**Work required**
Each line in the records below that has the word "right" should be copied.

**Task inputs**
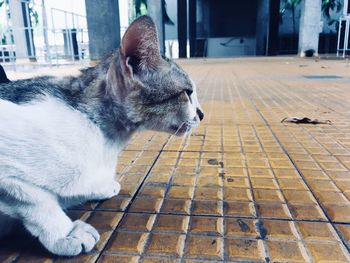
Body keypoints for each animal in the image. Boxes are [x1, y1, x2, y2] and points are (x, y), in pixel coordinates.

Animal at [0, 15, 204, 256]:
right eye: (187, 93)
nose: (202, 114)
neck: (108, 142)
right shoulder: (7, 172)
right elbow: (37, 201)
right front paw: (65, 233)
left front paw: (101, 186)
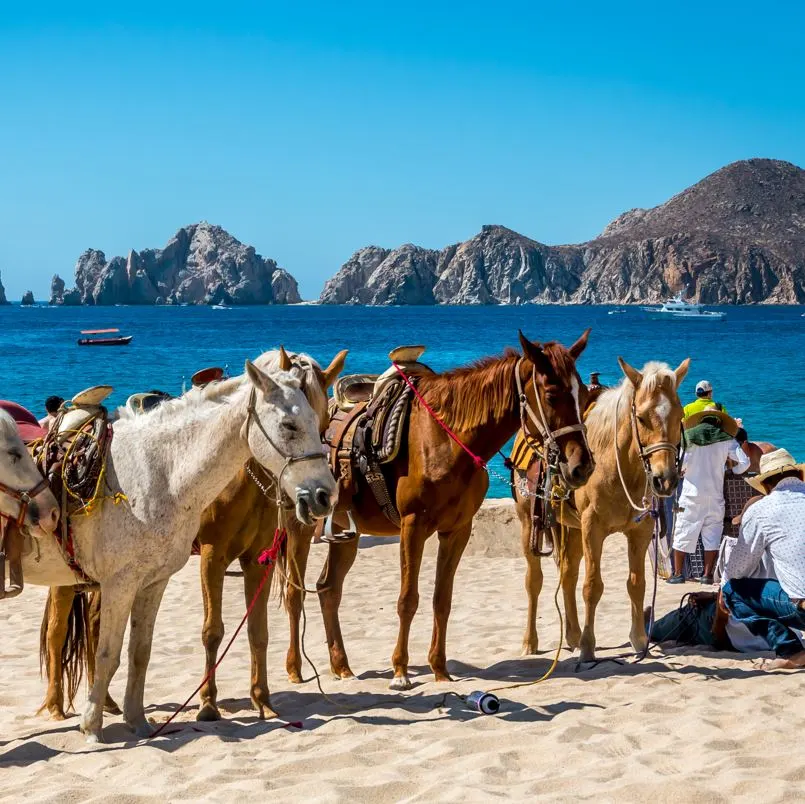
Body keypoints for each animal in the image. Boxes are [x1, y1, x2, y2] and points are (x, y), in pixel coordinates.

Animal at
---
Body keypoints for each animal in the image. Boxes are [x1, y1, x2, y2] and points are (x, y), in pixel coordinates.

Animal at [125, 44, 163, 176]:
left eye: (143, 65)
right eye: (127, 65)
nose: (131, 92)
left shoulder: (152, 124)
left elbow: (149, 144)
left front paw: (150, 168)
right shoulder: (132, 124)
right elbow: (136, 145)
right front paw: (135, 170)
==
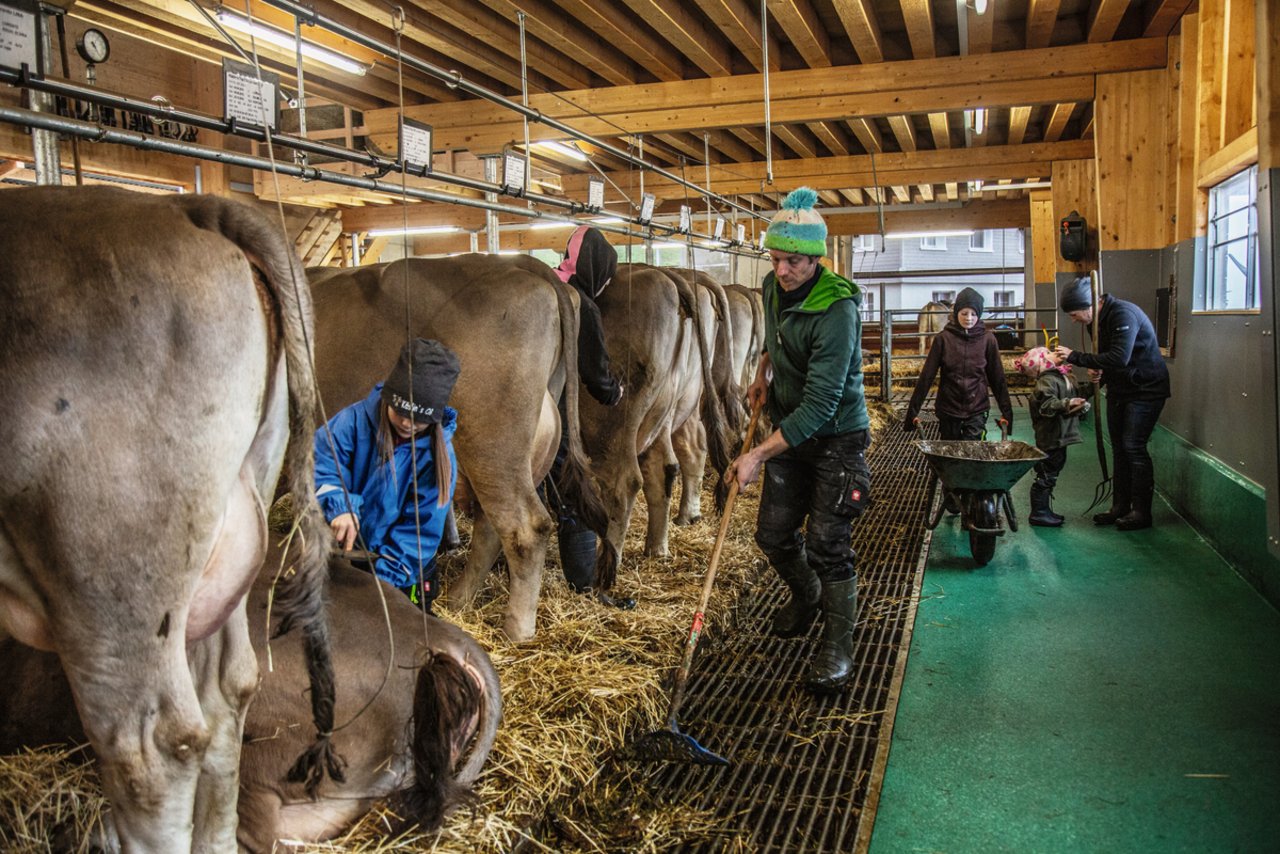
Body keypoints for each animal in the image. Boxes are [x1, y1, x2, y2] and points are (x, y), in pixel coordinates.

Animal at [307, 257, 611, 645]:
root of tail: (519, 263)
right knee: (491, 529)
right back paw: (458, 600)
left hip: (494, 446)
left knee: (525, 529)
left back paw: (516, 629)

**Solution below**
right eye: (187, 93)
right shoulder: (7, 172)
right elbow: (37, 201)
right front paw: (65, 233)
right eye: (127, 65)
right shoulder: (132, 124)
right elbow: (136, 145)
right front paw: (135, 170)
right knee: (491, 529)
right back paw: (458, 600)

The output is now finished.